Infatti, la proposizione del ricorso al tribunale nella materia della protezione internazionale dello straniero non si sottrae all’applicazione del principio dispositivo, sicchè il ricorrente ha l’onere di indicare i fatti costitutivi del diritto azionato, pena l’impossibilità per il giudice di introdurli d’ufficio nel giudizio, con la conseguenza che la carenza del quadro assertivo (nella specie in ragione della sua evidente genericità) nemmeno giustifica la spendita, da parte dello stesso, dei poteri istruttori officiosi a lui assegnati nel giudizio vertente sulle diverse forme del diritto di asilo, dato che, in ragione dell’indeterminatezza della condizione di vulnerabilità dell’istante, non si sarebbe saputo ove indirizzare.

Sul punto, la Corte distrettuale ha evidenziato l’assenza di criticità nel Paese di provenienza del richiedente (Nigeria, Edo State) ed ha escluso sue situazioni di vulnerabilità soggettiva derivante da grave violazione dei diritti umani subita nel Paese di provenienza, in conformità del disposto degli artt. 2, 3 e 4 CEDU (Cass., 5 aprile 2019, n. 9651). 3. Per quanto esposto, il ricorso va dichiarato inammissibile.

Nulla sulle spese, poichè l’Amministrazione intimata non ha svolto difese.

PQM

La Corte dichiara inammissibile il ricorso.

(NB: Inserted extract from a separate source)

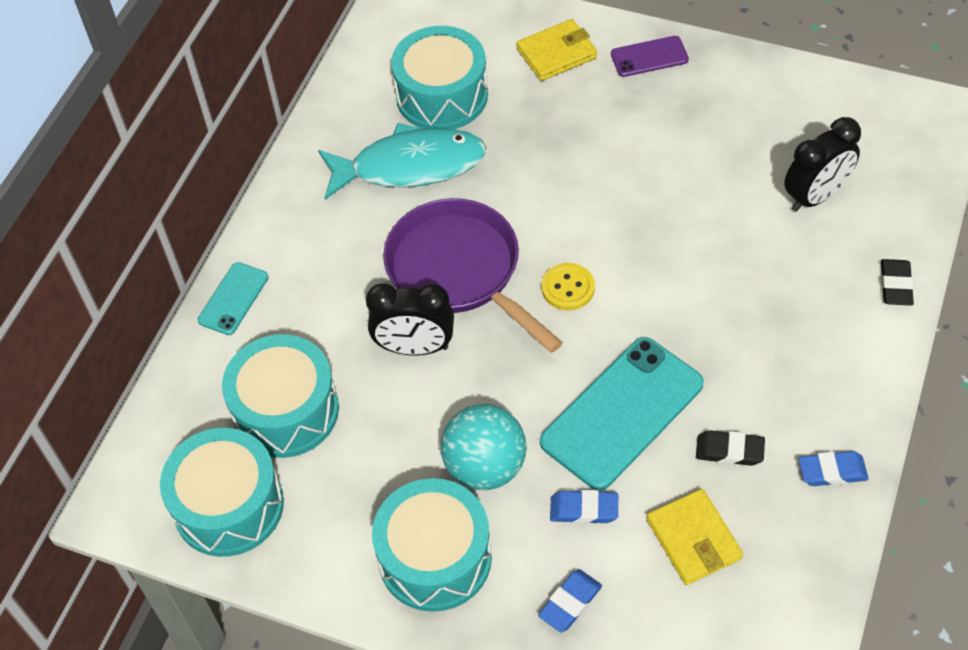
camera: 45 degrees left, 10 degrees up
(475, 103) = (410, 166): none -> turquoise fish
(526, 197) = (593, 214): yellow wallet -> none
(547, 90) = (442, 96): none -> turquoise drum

Ai sensi del D.P.R. 30 maggio 2002, n. 115, art. 13, comma 1 quater, nel testo introdotto dalla L. 24 dicembre 2012, n. 228, art. 1, comma 17, si dà atto della sussistenza dei presupposti per il versamento, da parte del ricorrente, dell’ulteriore importo a titolo di contributo unificato, pari a quello dovuto per il ricorso, a norma dello stesso art. 13, comma 1 bis, ove dovuto.

Così deciso in Roma, nella Camera di consiglio, il 29 aprile 2021.